Captcha is incompatible with SSO

[tbouliere-datasolution]

When using the Google Recaptcha V3 service, the captcha verification information is transmitted to the icm using the Authorization header.

intershop-pwa/src/app/core/services/api/api.service.ts

Line 82 in 9964ebd

headers.set(ApiService.AUTHORIZATION_HEADER_KEY, `CAPTCHA recaptcha_token=${captcha} action=${captchaAction}`)

This conflicts with the standard SSO operation which uses this header to pass a bearer token

intershop-pwa/src/app/core/identity-provider/auth0.identity-provider.ts

Line 251 in 9964ebd

headers: req.headers.set(ApiService.AUTHORIZATION_HEADER_KEY, `Bearer ${this.oauthService.getIdToken()}`),

Expected Behavior

Use a custom header. For instance X-Captcha-Token.
And remember to modify the corresponding class on the icm side: com.intershop.sellside.rest.common.internal.auth.CaptchaAuthenticationProvider

Steps to Reproduce the Bug

Steps to reproduce the behavior:

1. Login with any sso provider
2. Post a form with a captcha that points to an endpoint with required authentication.
3. Eat popcorn while enjoying the beautiful side iffect

Environment Details

• Any

Additional Context, like Screenshots, Log File Snippets etc.

AB#81572

[shauke]

@tbouliere-datasolution Can you please provide more details for the problematic use case?
What form needs an additional Captcha authorization once the user is logged in? Usually only form submissions for unregistered users need Captcha protection so you should never have a combination once you are logged in via SSO.

[tbouliere-datasolution]

Captchas are mainly used to prevent spamming.
If your website contains a public registration feature, any robot can create an account and then use a form that triggers an email to be sent.

It is a very strong assumption to limit captchas to non-registered users.

[tbouliere-datasolution]

For example, you can take the function "send the product to a friend".
It is better to add a captcha at this stage, even for registered user.

[shauke]

Captchas are mainly used to prevent spamming. If your website contains a public registration feature, any robot can create an account and then use a form that triggers an email to be sent.

It is a very strong assumption to limit captchas to non-registered users.

Well the registration is exactly an example for a non-registered user interaction that is protected by a captcha in the PWA if it is not done with SSO.
And if you use an SSO provider for the registration then the verification of real users is handled by the SSO provider. Once the user comes back to the PWA the user is already authenticated.

[shauke]

For example, you can take the function "send the product to a friend". It is better to add a captcha at this stage, even for registered user.

The current implementation for "Email a friend" uses the users mail program exactly to prevent spam being send from the PWA/ICM. In the standard there is nothing that we could protect with an additional Captcha here.

But I will talk the according REST API team to check whether they see any use case that requires a combination of both authentication methods for one request.

[tbouliere-datasolution]

Ok I see your point @shauke.
The general idea is to say that if the user is logged in, then it is a human and therefore the captcha is unnecessary in some way.

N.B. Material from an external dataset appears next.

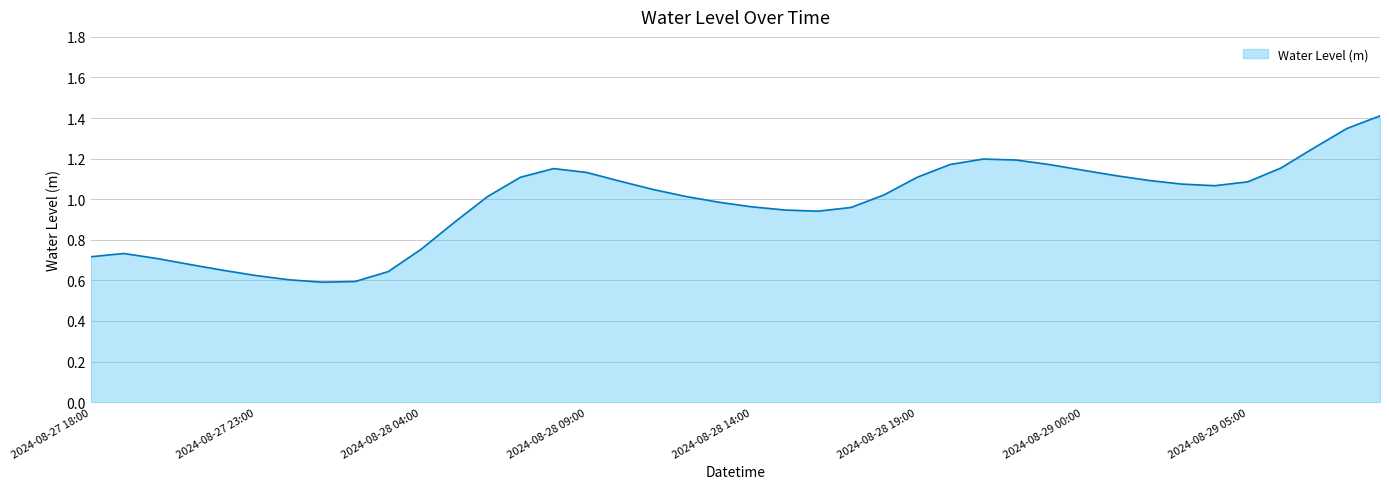

Is this an area chart (filled region under the line)?

Yes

However I still think that a catcha can be necessary, on pages that need to be accessible for both logged in and not logged in users.

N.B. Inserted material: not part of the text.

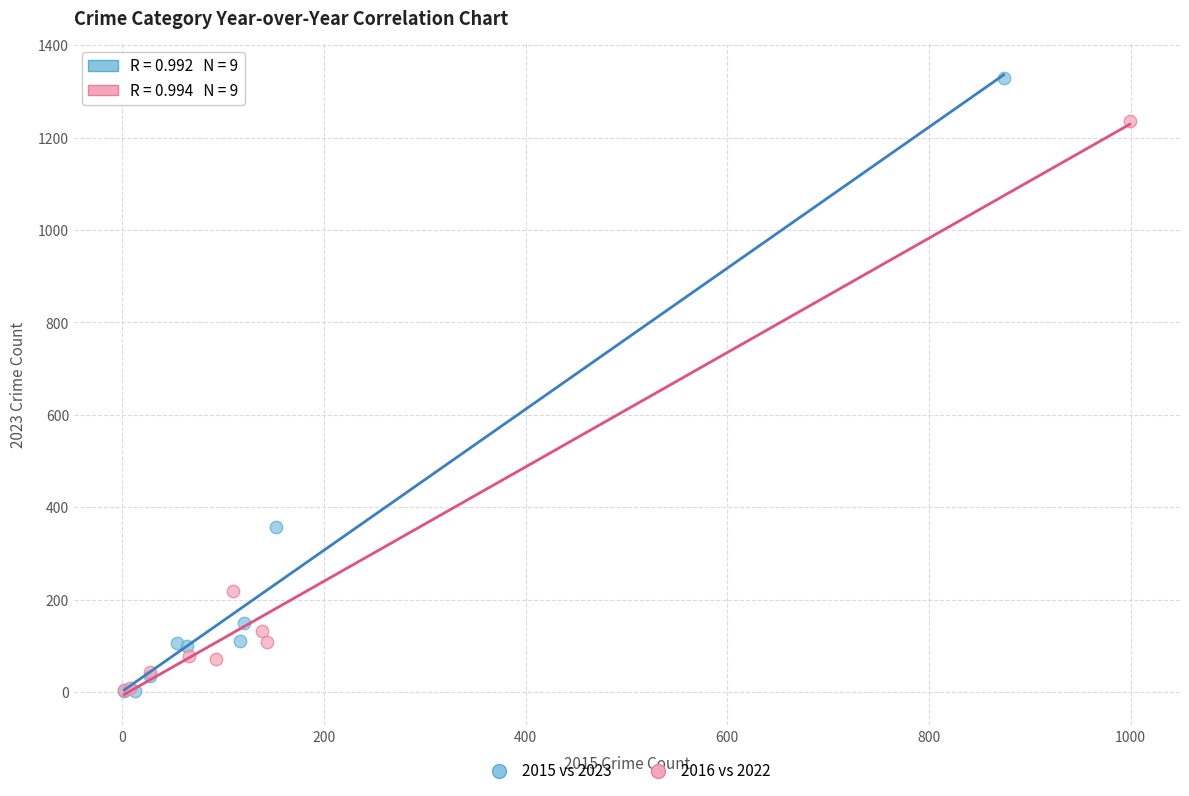

What are all the series names shown in the legend?

2015 vs 2023, 2016 vs 2022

For example for the feature, contact-us (https://intershoppwa.azurewebsites.net/contact)
This page introduces a hard-coded captcha :

intershop-pwa/src/app/extensions/contact-us/pages/contact/contact-form/contact-form.component.ts

Line 117 in 7412e25

type: 'ish-captcha-field',

and a backend coded check :

if (this.authenticationProvider != null
		&& this.authenticationProvider instanceof CaptchaAuthenticationProvider) {
	final CaptchaAuthenticationProvider cap = (CaptchaAuthenticationProvider) this.authenticationProvider;
	if (cap.isCaptchaRequired("intershop.CaptchaPreferences.ContactUs")) {
		cap.authenticate(this.currentRequest, this.currentResponse);
	}
}

And you got a probleme there. Either you activate the captcha feature and you protected non login pages, but it crash when you have an SSO BearerToken, or you desactivate the captcha for everyone.

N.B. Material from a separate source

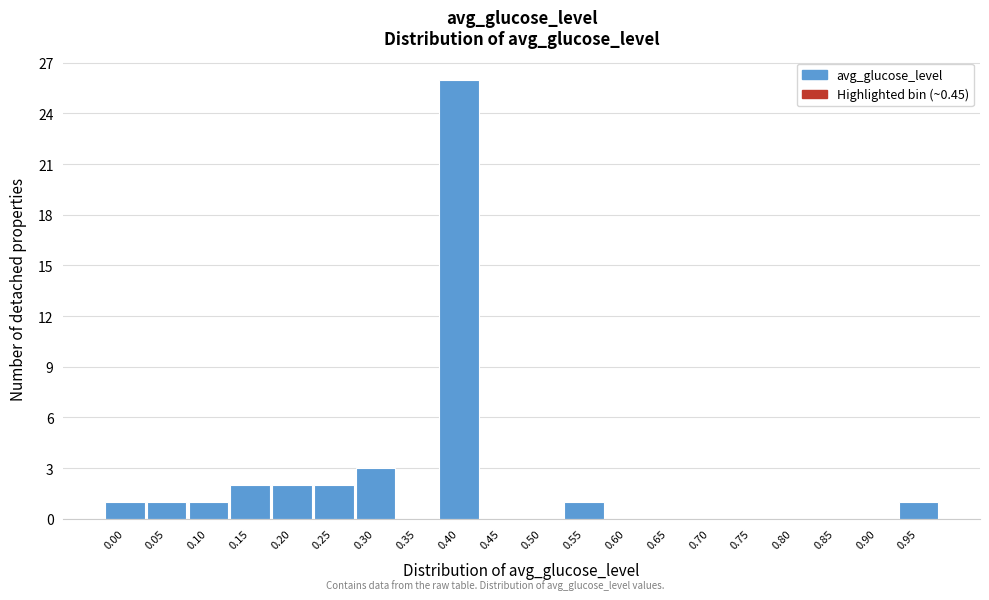

Reading left to right, transcribe all the data shown in this chart.

0.00=1	0.05=1	0.10=1	0.15=2	0.20=2	0.25=2	0.30=3	0.35=0	0.40=26	0.45=0	0.50=0	0.55=1	0.60=0	0.65=0	0.70=0	0.75=0	0.80=0	0.85=0	0.90=0	0.95=1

This is why I think that captcha should not be treat as an authentification state.

[shauke]

After discussion with the responsible ICM REST API team it was decided to implement the suggestion to expect the Captcha token at an alternative header key (with fallback to the ApiService.AUTHORIZATION_HEADER_KEY for backwards compatibility). Once an ICM release with this change is available the PWA implementation will be adapted accordingly.

[tbouliere-datasolution]

Nice !

[shauke]

Adapted headers available with ICM 7.10.40 and ICM 11.0.12.